Durbin: This Is President Trump’s ‘Shutdown’
DICKERSON: Welcome back to FACE THE NATION and our conversation with the number two Democrat in the Senate, Richard Durbin.
Senator, I want to read you some quotes here from various people, including Senator Schumer, who, in 2015 said, a government shutdown would deal a huge blow to our economy. Bernie Sanders said, it is wrong for the right wing Republicans to ignore the results of the last election and hold the American people hostage by threatening to shut down the government. You said, open the government. When you open the government, we’ll open negotiations.
So why was it bad then and OK now?
SEN. RICHARD DURBIN (D), ILLINOIS: It’s not a good thing to do at any point. We have reached a desperate situation. This was the fourth continued resolution. The Republican controlled Congress has refused to fund the government. Been unable to fund the government. They can’t resolve the issues within their own ranks. And so they give us one continuing resolution after the next.
And now we are piling up all the things that need to be done and now we are facing a deadline created by President Trump when it comes to DACA. So we feel there’s an urgency for us to come together and do it quickly. And I hope it’s just a matter of hours or days. But we need to have a substantive answer. And the only person who could lead us to that is President Trump. This is his shutdown.

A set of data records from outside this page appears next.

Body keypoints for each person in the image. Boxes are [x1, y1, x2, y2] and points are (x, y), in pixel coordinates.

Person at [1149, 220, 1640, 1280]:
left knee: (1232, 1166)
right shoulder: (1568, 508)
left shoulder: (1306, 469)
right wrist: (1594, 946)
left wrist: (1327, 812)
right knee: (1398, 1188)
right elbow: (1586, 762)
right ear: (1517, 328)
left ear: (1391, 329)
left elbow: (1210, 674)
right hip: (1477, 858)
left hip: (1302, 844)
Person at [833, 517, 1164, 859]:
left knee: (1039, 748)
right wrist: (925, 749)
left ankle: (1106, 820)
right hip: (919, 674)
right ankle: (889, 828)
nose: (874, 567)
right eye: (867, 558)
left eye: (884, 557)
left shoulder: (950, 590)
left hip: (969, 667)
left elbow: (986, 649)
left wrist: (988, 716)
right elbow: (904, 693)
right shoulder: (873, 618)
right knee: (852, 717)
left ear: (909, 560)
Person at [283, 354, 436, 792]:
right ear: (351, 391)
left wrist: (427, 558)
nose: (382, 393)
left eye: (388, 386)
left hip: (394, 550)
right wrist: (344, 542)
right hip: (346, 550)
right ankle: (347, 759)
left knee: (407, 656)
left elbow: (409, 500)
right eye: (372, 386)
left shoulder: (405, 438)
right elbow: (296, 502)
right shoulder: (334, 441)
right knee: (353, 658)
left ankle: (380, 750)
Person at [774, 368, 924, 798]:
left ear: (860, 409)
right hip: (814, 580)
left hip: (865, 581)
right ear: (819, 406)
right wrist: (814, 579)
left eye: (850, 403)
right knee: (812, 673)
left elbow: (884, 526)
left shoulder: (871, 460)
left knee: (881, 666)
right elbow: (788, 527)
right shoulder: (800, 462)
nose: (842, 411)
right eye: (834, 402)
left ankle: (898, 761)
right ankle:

DICKERSON: The — they obviously say it’s yours, and that’s what we’re in. But — but the deadline’s not till March. Why shut things down now?
DURBIN: Listen, it’s been four and a half months since President Trump said this deadline and said that 780,000 young people who are protected in this country from deportation and can legally work are going to start losing that protection, 1,000 a day, on March 5th. What have the Republicans in the Senate done in the four and half months since? Nothing.
What we have done, three Republican, three Democratic senators is to craft a bill to put this bill before our colleagues and to put it before the president on a bipartisan basis. We’re trying to solve the problem the president created.